Xiaoice (, IPA ) is the AI system developed by Microsoft (Asia) Software Technology Center (STCA) in 2014 based on emotional computing framework.  In July 2018, Microsoft Xiaoice released the 6th generation.

Xiaoice Company, formerly known as AI Xiaoice Team of Microsoft Software Technology Center Asia, is Microsoft’s biggest independent R&D team of AI products in the world. Founded in China in December 2013 with an expanded Japanese R&D team established in September 2014, this team is distributed in Beijing, Suzhou, and Tokyo, etc. with its technical products covering China, Japan, and Indonesia, etc. as well as commercial customers all over the world.

As of 2021, the AI beings created and hosted by Xiaoice Framework occupies about 60% of the total global AI interactions. On 13 July 2020, Microsoft spun off its Xiaoice business into a separate company, aiming at enabling the Xiaoice product line to accelerate the pace of local innovation and commercialization.

Platforms, languages and countries
Xiaoice exists on more than 40 platforms in four countries (China, Japan, USA and Indonesia) including apps such as WeChat, QQ, Weibo and Meipai in China, and Facebook Messenger in USA and LINE in Japan.

Introduction 
On 13 July 2020, Microsoft spun off its Xiaoice business into a separate company, aiming at enabling the Xiaoice product line to accelerate the pace of local innovation and commercialization, and appointed Dr. Harry Shum, former global executive VP of Microsoft, as the chairman of the new company, Li Di, Microsoft Partner of Products in Microsoft STCA, as the CEO, and Cliff, Chief R&D Director, as the GM of the Japan branch. The new company will continue to use the brands of Xiaoice China and Rinna Japan.

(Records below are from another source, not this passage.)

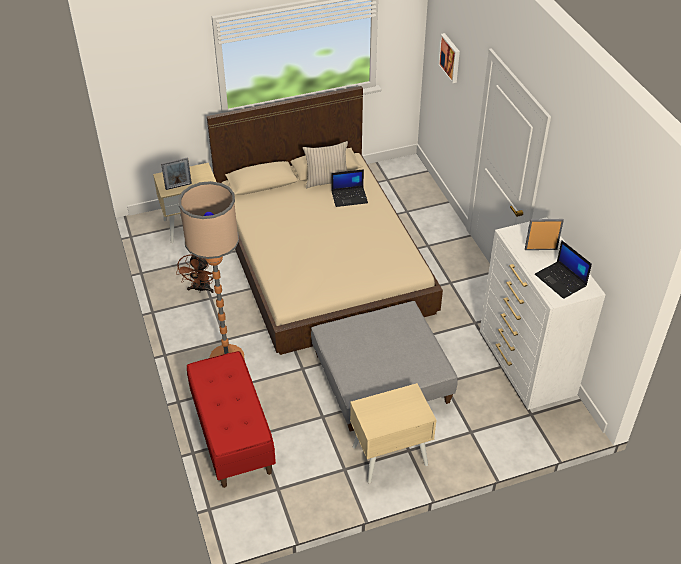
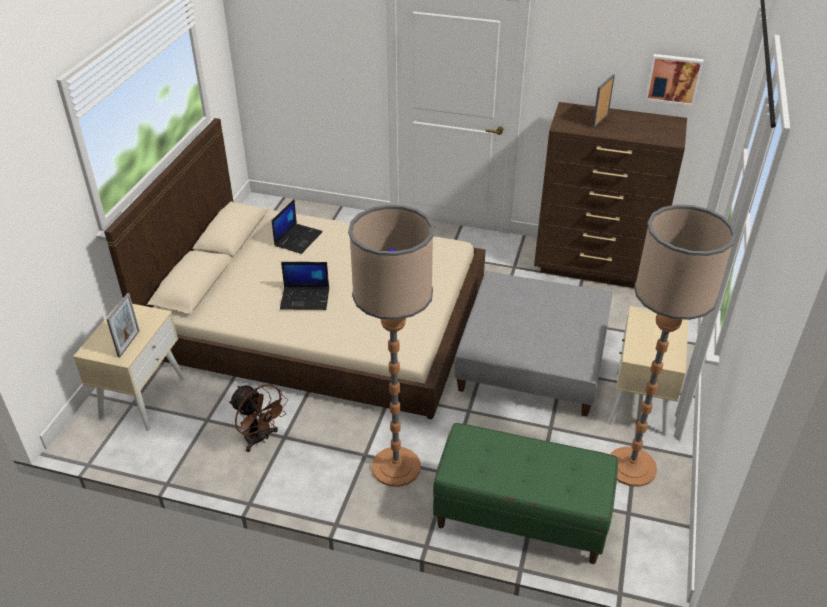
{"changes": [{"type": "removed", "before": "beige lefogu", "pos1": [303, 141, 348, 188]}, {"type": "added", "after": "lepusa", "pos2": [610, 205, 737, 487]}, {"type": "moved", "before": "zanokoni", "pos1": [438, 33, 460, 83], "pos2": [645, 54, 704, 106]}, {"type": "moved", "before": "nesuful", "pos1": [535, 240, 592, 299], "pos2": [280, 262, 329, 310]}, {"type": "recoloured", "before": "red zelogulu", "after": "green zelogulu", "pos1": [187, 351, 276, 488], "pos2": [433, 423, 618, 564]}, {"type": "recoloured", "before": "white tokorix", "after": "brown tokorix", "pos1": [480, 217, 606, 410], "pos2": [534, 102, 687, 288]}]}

As of 2022, the single brand of Xiaoice has covered 660 million online users, 1 billion third-party smart devices and 900 million content viewers in the aforementioned countries. Xiaoice’s customers include China Merchants Group, Winter Sports Center of the General Administration of Sports of China, China Textile Information Center, China Unicom, China Foreign Exchange Trade System, HK Securities and Futures Commission (SFC), Wind Information, BMW, Nissan, SAIC, BAIC, NIO, XPeng Motors, HiPhi, Vanke, Wensli, etc.  The Xiaoice Avatar Framework has incubated tens of millions of AI Beings, such as Xiaoice, Rinna, the Expo exhibitor Xia Yubing, the singer He Chang, the anchor F201, the human observer MERROR, anime robot character Roboko, and other;

Application

Poet 
In May 2017, the first AI-authored collection of poems—The Sunshine Lost Windows was published by Xiaoice.

Singer 
Xiaoice has released dozens of songs with the similar quality to human singers, including I Know I New, Breeze, I Am Xiaoice, Miss You etc. The 4th version of the DNN singing model allows Xiaoice to learn more details. For example, Xiaoice can produce this breathing sound along with her singing as human.

Kid Audio-books Reciter 
Xiaoice can automatically analyze the stories, to choose the suitable tones and characters to finish the entire process of creating the audio.

Designer 
By learning the melodies of the songs and the landmarks about different cities, Xiaoice can create visual artworks of skylines when listening to the songs related to this city. Skyline Series T-shirts designed by Xiaoice have been jointly launched with SELECTED and been sold in stores.

TV and Radio Hostess 
Xiaoice has hosted 21 TV programs and 28 Radio programs, such as CCTV-1 AI Show, Dragon TV Morning East News, Hunan TV My Future, several daily radio programs for Jiangsu FM99.7，Hunan FM89.3, Henan FM104.1 etc.

AI being 
AI being, that is a 'supernatural' [likely meaning unnatural, that is, artificial] virtual human, is a concept proposed by the Xiaoice team in 2019 

According to the "White Book of China Virtual Human Development Industry in 2022" released by Frost & Sullivan and LeadLeo, the white paper cites the six elements of AI being proposed by the Xiaoice team, including: Persona, Attitude, Biological Characteristic, Creation , Knowledge and Skill , believes that AI being has more potential and can represent a trend than relying on CG modeling and Meta human driven by the man in the middle.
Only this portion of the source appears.